In order to avoid being plagued by controversies, Clinton will inevitably need to spend hundreds of millions dollars on advertising in order to deflect attacks from Democrats and Republicans alike. But by attempting to spend her way out of potential image problems, it begs the question, what impact will her candidacy have on the future of campaign finance? In the time since her last run for office, the financial realities of running for president have changed significantly due, in no small part, to the Supreme Court’s Citizens United decision. The outcome opened the floodgates to seemingly unlimited political spending.

During the last election cycle, the Center for Responsive Politics found that approximately $6.29 billion was spent on federal elections. Of that $6.29 billion, close to $2.62 billion was spent on the presidential election alone. That number represents a slight decrease from the $2.8 billion spent in 2008, however, the devil is in the details. Whereas the last election featured a candidate running against an incumbent, the 2008 election featured two candidates vying for an open-seat. Political scientists generally view open-seat elections as more attractive to donors than those involving incumbents since incumbents are viewed as having an inherent electoral advantage.

Between Clinton’s potential liabilities and the fact that 2016 will be the first open-seat election in eight years, it is easy to see how 2016 could be the most expensive presidential election ever. But it is not right to pin blame on Clinton for expected rises in campaign spending since there is a way of dealing with the issue before the election begins in earnest.

With the conservative composition of Congress and the Supreme Court not being likely to change any time soon, it is understandable to be pessimistic about a renewed discussion about Citizens United before 2016. However, hope may lie elsewhere within the federal government.

Back in 2011, the White House floated the idea of issuing an executive order requiring companies to disclose political contributions made in excess of $5,000 in the two years prior to any bids on government contracts. The order would have applied to contributions made by the companies themselves as well as those made by officers and directors affiliated with the companies.

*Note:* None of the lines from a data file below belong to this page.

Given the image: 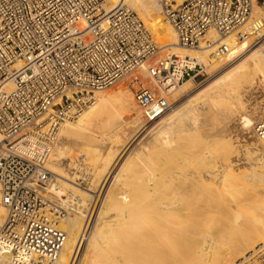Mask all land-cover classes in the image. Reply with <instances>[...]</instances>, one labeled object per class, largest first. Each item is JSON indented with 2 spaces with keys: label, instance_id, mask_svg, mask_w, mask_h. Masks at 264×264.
I'll return each instance as SVG.
<instances>
[{
  "label": "bare ground",
  "instance_id": "obj_1",
  "mask_svg": "<svg viewBox=\"0 0 264 264\" xmlns=\"http://www.w3.org/2000/svg\"><path fill=\"white\" fill-rule=\"evenodd\" d=\"M119 6L135 8L152 37L162 41L161 48L177 56L195 57L210 67L213 61L208 55L218 43L233 44L223 57L227 64L247 47L251 34L241 39L236 33L219 38L209 31L198 48H184L164 20L158 0H108L103 9L110 12ZM259 20L264 21V10L253 1L250 23L241 31ZM263 25L256 26L257 33ZM250 57L244 71H228L217 78L207 98L186 108L179 105L164 116L147 134L155 143H147L139 152L133 150L141 162L125 171L120 168L110 181L111 161L117 163L129 152L135 134L147 124L136 112L132 92L122 87L97 91L76 119L61 122L47 168L57 176V190H64L61 203L74 213L56 222L65 237L55 264H243L256 256L264 247V145L253 127L264 114V50ZM13 67L19 69L22 64ZM191 84L184 80L172 95H188ZM4 88L10 90L11 81ZM108 101L126 109L132 120L115 123L110 140L100 142L86 121ZM214 126L217 131L218 126L223 129L220 134ZM68 132L81 146L120 141L116 156L102 168L108 167L102 181L92 172H81L73 158H63L65 145L58 135ZM213 137L219 148L211 147L208 138ZM63 163L66 169L60 168ZM71 167L73 175L64 172ZM76 173L91 187L79 188L74 182ZM107 180L102 204L88 227L92 193L99 192L94 188L99 183L102 190ZM4 214L0 197V223Z\"/></svg>",
  "mask_w": 264,
  "mask_h": 264
},
{
  "label": "built area",
  "instance_id": "obj_2",
  "mask_svg": "<svg viewBox=\"0 0 264 264\" xmlns=\"http://www.w3.org/2000/svg\"><path fill=\"white\" fill-rule=\"evenodd\" d=\"M107 1L0 0V264H55L59 256L65 233L56 222L72 210L62 194L56 198L47 163L61 122L133 73L134 102L153 121L171 109L175 89L202 69L195 57L161 55L137 13L127 6L106 12ZM158 1L184 48H198L209 31L241 39L263 22L241 31L257 0ZM227 52L218 43L213 54ZM253 128L264 145V114ZM243 264H264V247Z\"/></svg>",
  "mask_w": 264,
  "mask_h": 264
},
{
  "label": "rangeland",
  "instance_id": "obj_3",
  "mask_svg": "<svg viewBox=\"0 0 264 264\" xmlns=\"http://www.w3.org/2000/svg\"><path fill=\"white\" fill-rule=\"evenodd\" d=\"M261 1L262 0H257V4L259 6H261ZM133 10L138 14V12H137V10L135 8ZM138 16H139V14H138ZM140 19L143 21V19L141 17H140ZM249 23H250V21H249ZM249 23L247 25H249ZM263 23H264V21H263ZM147 29L149 30V32L152 35V30L149 27H147ZM233 33H231V34H233ZM231 34H229V35H231ZM229 35H227L225 37H222V38H226ZM249 36L250 37H249V40H248L247 47H245V49L243 51L235 54L233 56V58L227 64H225L226 60L223 58L224 55L223 56H215L213 54L215 49L212 52H210V56L208 55V58L211 59V61H213V63H212L213 67L212 66L211 67L210 66H206V65H203V63H201L202 64V69H201L200 73L198 74V76L195 78V80L192 81L191 91L189 92V94L188 95H182L180 93L179 95H172L171 96V101H172L173 104H172L171 109L165 115H163L162 117H160L158 119H155L157 121L153 120V121H150L148 123V121L145 120L143 112L135 104V102L133 100V104H134V106L136 108V112L138 110V115H139L140 119L147 123L145 125V127L147 126L148 128H147V130L143 131V129L145 128V127H143V129L138 131L139 133L137 132L135 134V136H134L135 142L131 145L129 152H127L120 159V161L119 160H118V162L116 161L118 163V165L114 161H111L114 164V166L112 168L113 171H110V173H109L110 175H108L109 176V178H108L109 181L111 180V178L113 176H116V173L118 172V170L120 168L123 169V170L121 169L120 171H125V169H128L130 167L133 168L134 165H136L137 163L141 162L142 157H140L139 154H134L133 150L134 149H138V152H139L140 151L139 149H141L147 143L151 144V145L155 143L154 139H151V137L147 136V134L153 128H155V125H157L164 116H167L170 112H172L174 110V108H176L179 105H182L181 108H186L189 105H193L195 103L201 102L202 100L207 98V92L215 90L214 87L212 89H209V86L212 83H215V80L217 78H219L221 75H223L224 73H226L228 71L231 72L232 70H233L232 72L244 71L246 69V67L249 65V63L251 61V57L250 56L254 52L261 53L264 50V25L262 26V29L260 30L259 33H257V34L255 33V34H252V35H249ZM160 41L161 40H158V39L156 40V42H157V44L159 46L161 45V42H162V41L161 42ZM227 46L230 48L231 46H233V44H228ZM165 52H171V51L169 49L163 48V49H161L160 54L162 55ZM220 60H221V62H220ZM218 61L220 63L224 62V64H220ZM238 65L240 67L235 69V67L238 66ZM142 74L144 75V73H142ZM133 75H135V73L124 77L119 82H117V83L111 85L110 87H108L106 89H103V90H101L99 92H107V91H109V89L113 90V89H115L117 87L125 88L126 90L131 92L129 84H130V82L132 80ZM118 105L119 104L117 102H113V101L105 102V103H103L101 105L100 108H98L93 114H91L87 118V121H86L87 128L89 129L90 132H93V133H95L97 135V138H98V140L100 142H108V140H110V138L112 137V133H113V132H111V130L113 129V126H114L115 123H117L120 120H125L126 122L132 120L130 118V115H128V111L126 109H124V108L119 107ZM131 117L133 118V116H131ZM74 119H76V118H74ZM217 128H218V130L220 129L219 130L220 132L217 131L215 126L212 129H214L215 132L220 134L223 129L220 126H218ZM206 129H208V128H206ZM58 137L60 139H62V142L65 145L63 158L64 159L73 158L74 162L78 164L79 169H81V172H83V173L92 172L93 174L96 175V177L98 176V178L99 177L101 178L100 181H102V179L104 178V175L107 173V170H108V167H107V169H102V168H104L105 166L108 165L109 161L111 160L110 158L117 151V149H116L117 146L120 145L119 144L120 141L119 142L117 141V142H112L111 144H109V146H107V145L102 146L101 145L99 147L96 144H93L91 146L90 145L89 146H81L78 142H75V140H77V139H75V136L72 133H69V132L65 133L64 135H61V137L58 135ZM209 139L210 140L212 139L211 140L212 143L210 144L211 147L216 148L217 147L216 145H218L214 141L216 138L213 137V138H208V140ZM213 142H214V144H213ZM220 146L221 145L219 143L217 148H219ZM120 152H121L120 153V155H121L122 151H120ZM115 156H116V154H115ZM115 156H114V158H112V160H115ZM64 164L65 163L60 165V168L66 169ZM109 168H110V164H109ZM71 169H69L68 171L66 170L64 172H66L68 175H73L74 174L73 172H75V169L72 168V167H71ZM120 173L122 175L124 174L123 172H120ZM106 176H107V174L105 175V177ZM54 177L56 178L55 179L56 186H59L58 179H57V176L55 174H54ZM79 177H80L79 174L76 173V176L74 177V182L77 184V186L79 188H82V189L86 188L87 189V188L91 187L89 181L80 180ZM108 180H107V183L104 182L105 186H104V188H102V190L100 188V184L99 183H98V185H96V188H94L95 191L99 190V192L94 193V194L92 193L93 197H92L91 202H90L91 203V206H90L91 208L89 207V210L90 211L92 210V211L91 212L88 211V213L90 212L89 216H90L91 221H90V225L88 227H90L93 224V222H94V220H95V218L97 216L96 213L98 211V208L102 204V200L104 198L103 195L106 193L105 190L107 189V186L109 184ZM103 181H105V180H103ZM62 192H64V190H56V192H55L56 193V198H58L57 196H60L61 194L63 195L64 193H62ZM227 197H228V199L230 198V196L227 195L226 199H227ZM54 201L56 203V200H54ZM73 213H74L73 211H70L69 215L73 214ZM64 217H66V215H64ZM60 219H62V218H60Z\"/></svg>",
  "mask_w": 264,
  "mask_h": 264
}]
</instances>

Why the White House never followed through and issued this executive order remains a mystery. Indeed, disclosure may not appear to be the most effective way of dealing with the issue of campaign finance reform in contrast to expenditure limits or taxes on contributions. But it has to be recognized that Citizens United is here to stay for the time being and whether or not we agree with the decision, we must work within its limits. With the likely flood of money in 2016, even a marginal attempt to tackle the repercussions of the decision is better than nothing.

With Clinton’s recent spate of speeches and her positioning on issues like Syria and gay marriage, many think that it is all but certain that Clinton is going to run in 2016. However, what goes for certainty in D.C. changes from day to day. Some may argue then that engaging in hypotheticals about Clinton’s impact on campaign finance is a pointless endeavor. Inevitably though, in a post-Citizens United environment, if Clinton does not precipitate a rise in campaign spending, some other candidate with similar liabilities will. To wait for political conditions to be ripe enough to revisit campaign finance reform neglects the realities of presidential politics as well as the tools at liberals’ disposal for mitigating the impact of Citizens United.

Alex Nathanson is a College senior from Coral Springs, Fla. He is Co-President of Young Democrats at Emory.